The prospects for comprehensive immigration reform (CIR) are dwindling day by day. Even the proposed Dream Act to help the children of the undocumented (aka illegals) secure university-level education is slowly diminishing. Moreover, I am convinced that the heartless and even poisonous positions being taken by many fellow Americans will sink any hopes of achieving some satisfactory resolution of the current immigration crisis. The Arizona law is a dreadful harbinger: it is ‘vigilantism’ codified into law. This is encouraging other states to seek the same cover for vigilante action. Vigilantism in our history shows that it can readily become a basis for lynchings.
Obama and his fellow Democrats appear to lack the political bravery to take strong leadership on immigration reform. This suggests they have lost whatever courage they may have possessed early on. It increasingly indicates that the President is listening to his top political advisors who have convinced him like Rove did to President Bush that CIR is ‘lose lose’ proposition. They read the polls and know how to count. California for instance has 42 percent white population, but this group represents 70 percent of voter registration within the state. Then combine this reality with the deep divisions among the Hispanic community plus general Latino voter apathy. Further exacerbating this situation are the potential high negative feelings toward immigrants held by some in the Black and Asian communities. All this may be telling Mr. Obama to turn tail on CIR or anything related to immigration reform that could result in positive action for illegal aliens. Moreover, the current Administration is militarizing the US-Mexico border while faintly apologizing over the recent shooting of a Mexican teen by the Border Patrol. In sum, there is no penalty for not doing anything to resolve or achieve some progress on the current immigration tangle. Enforcement or clamping down on the presence and flow of the undocumented into the country seems to be the preferred way forward. However, a severe penalty lies electorally should any constructive attempt be made to help alleviate the current impasse to do the right thing.
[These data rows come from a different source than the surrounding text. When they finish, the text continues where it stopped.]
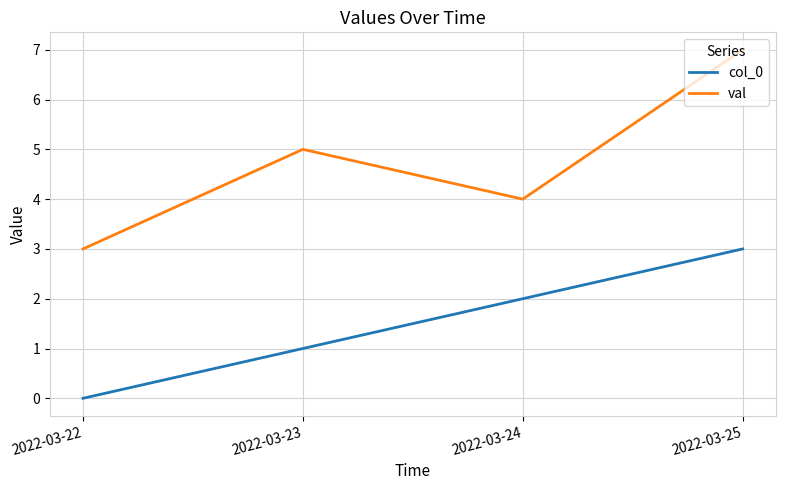

What is the spread (max minus min) of values at 2022-03-25?

4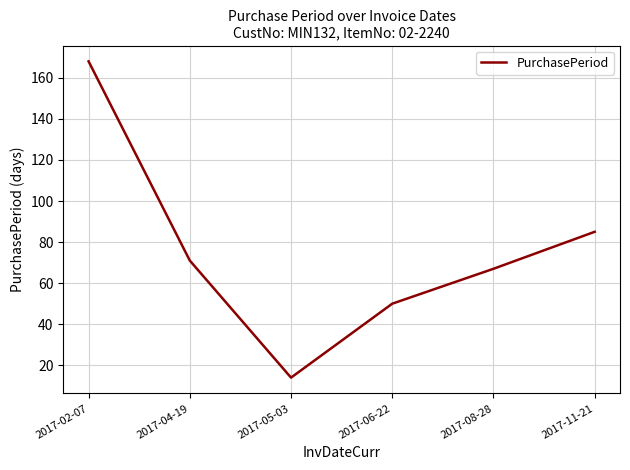

Count the number of categories in the chart.

6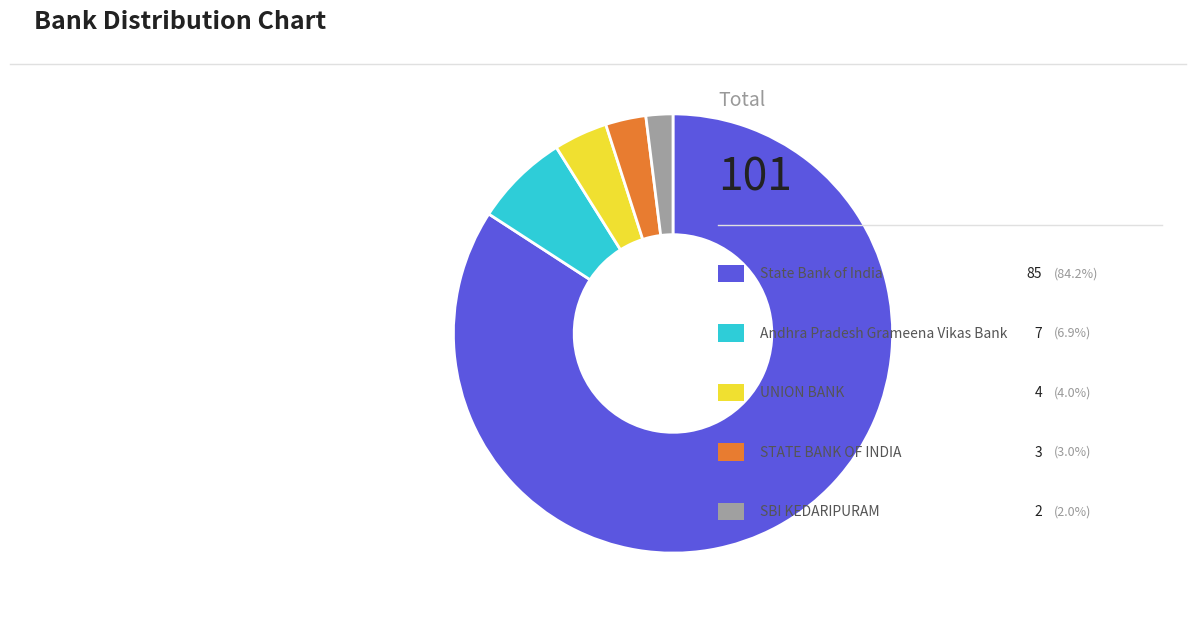

Is there any slice that represents more than half of the pie?

Yes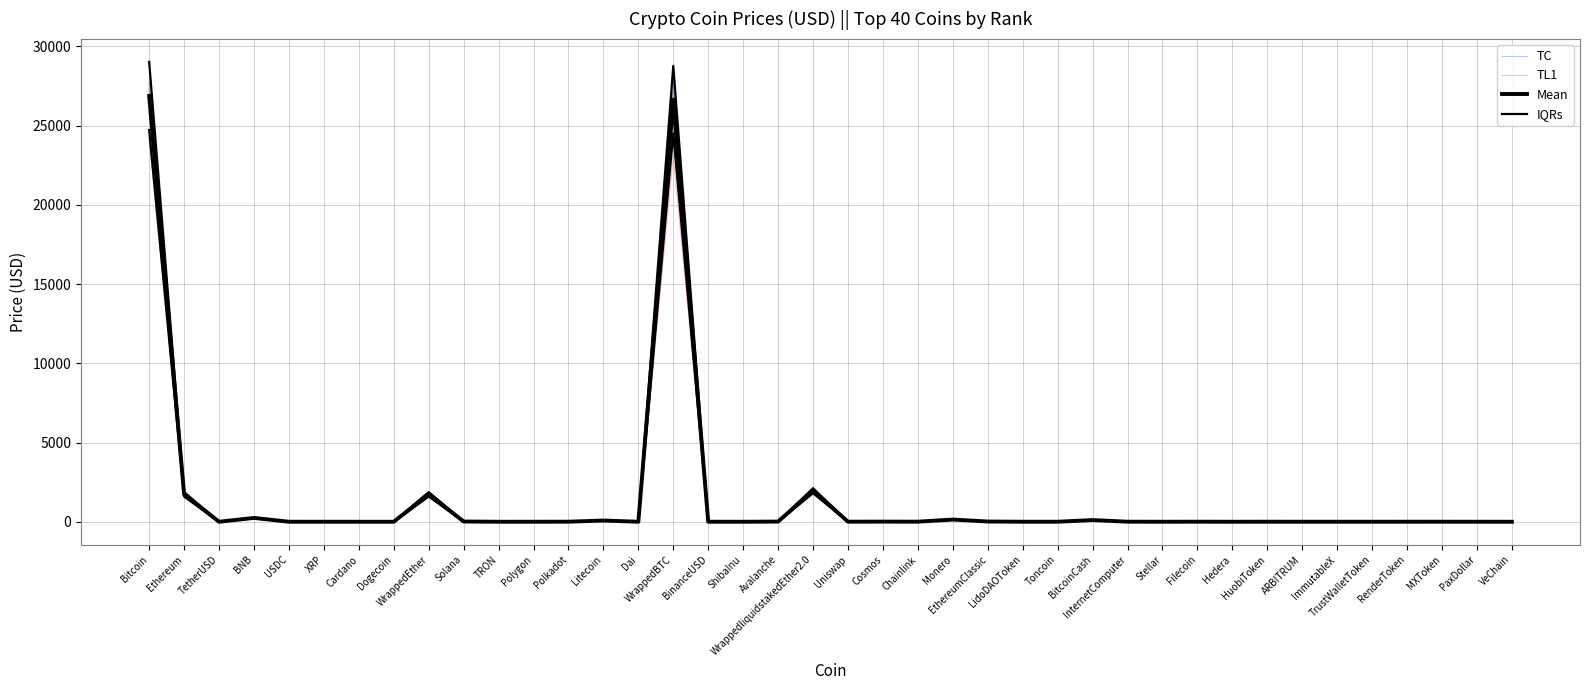

Between which two adjacent categories do TC and Mean first intersect?

Bitcoin and Ethereum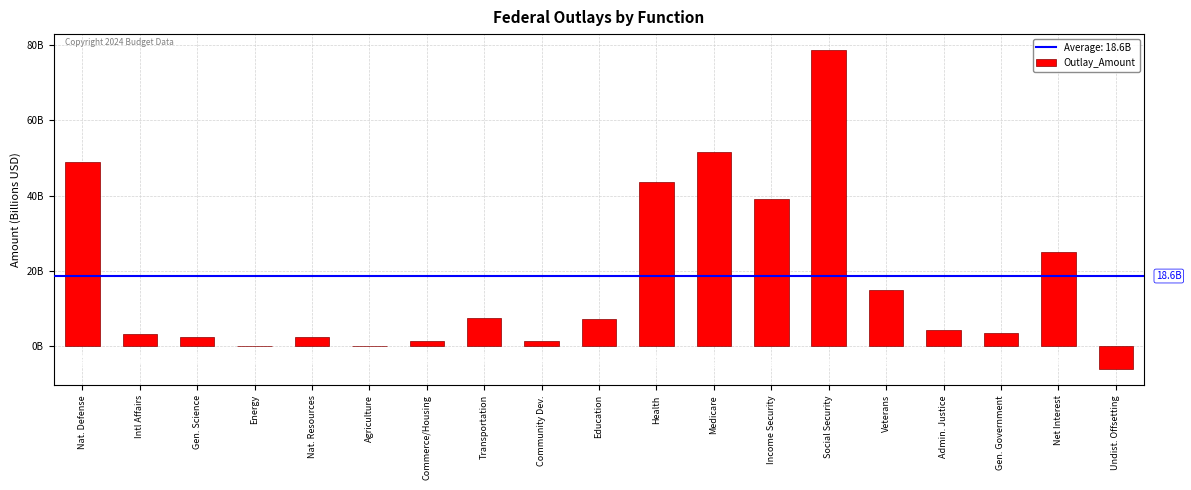

What position from the right is Energy?

16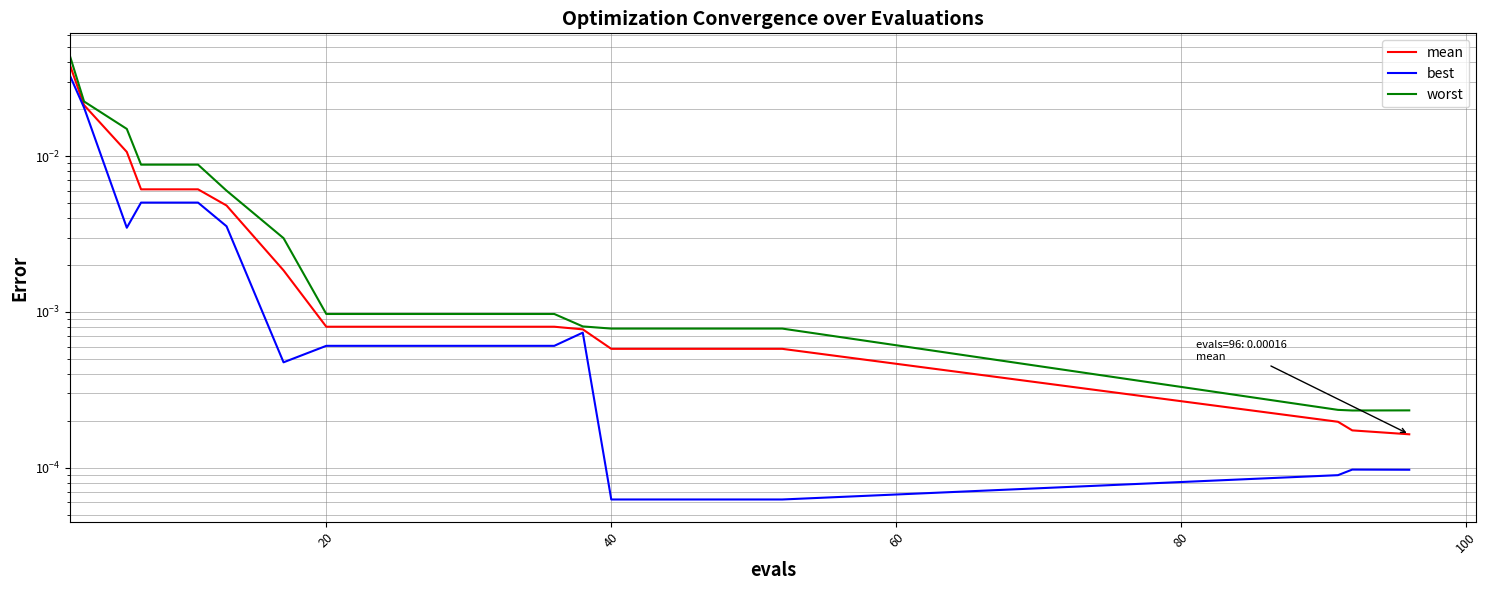

Is this an area chart (filled region under the line)?

No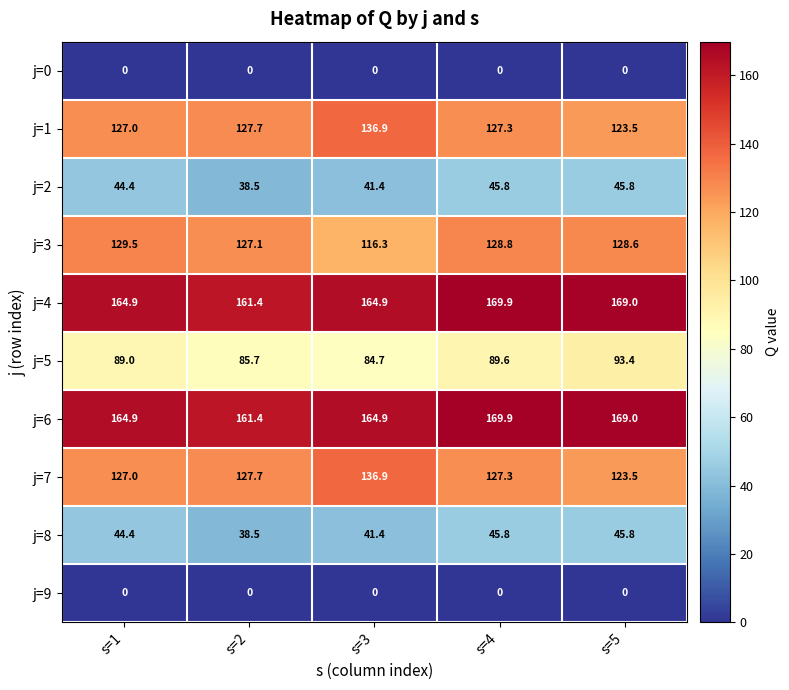

How many categories are shown in the chart?

5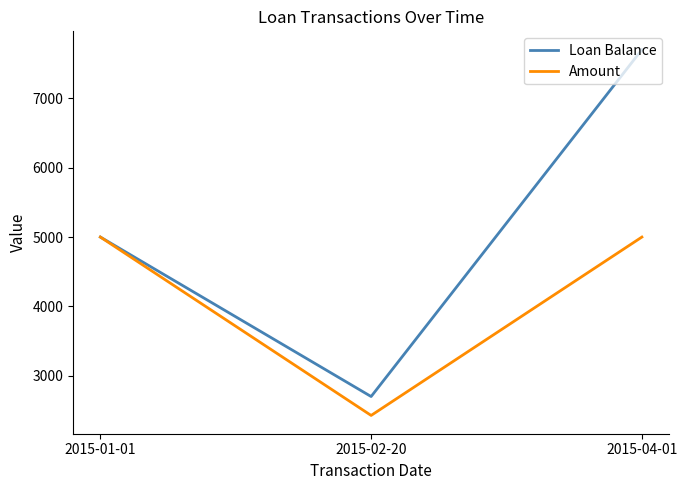

How many distinct data groups are displayed?

2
On top of it all, the Latino national leadership is AWOL as usual. One big problem appears to be that our narrative lacks passion. With passion, one moves mountains and captures the imagination of the majority. It seems the Latino narrative plainly may not evoke deep feelings like slavery did or the drama of the Cubans fleeing communism or the high seas trek of many immigrants over the last two centuries. Jumping fences, digging tunnels under the border, hiding under the car’s floorboards, and fording river puddles are not captivating. Chases across the desert are equally uninspiring as opposed to the high drama of immigrants arriving at Ellis Island, NY. Add this to the unjust perception that Latino immigrants are a motley lot seeking hand outs. When the vast majority of immigrants came to America before mid 20th century, the US had not established a social safety net to provide those in need. An exception was made for Cuban exiles because their narrative coincided with the height of the Cold War. Hence, their flight from Communism was readily embraced. Now with a social safety net (medicaid, food stamps, etc.) available the dominant white majority in this recent economic downturn has grown mean-spirited and appears to fear these immigrant ‘hordes of mendicants’ who will feast on their largess. Hence, the Latino narrative becomes even more unappealing. Latinos are viewed like the Native Americans who were colonized and occupied by Anglo-Americans simply putting a stake in the land and proclaiming it was no longer Native American property. Likewise the Alamo and Gold Rush served to conquer the Spanish-speaking people of the Southwest. This may explain why Latino narrative does not fit into the traditional American immigrant saga. Distressingly, high hopes for a practical, timely and humane resolution seem to evaporate as time passes. Then again, the Washington approach may be to get out from under the problem (encontrar una salida) and not to resolve it.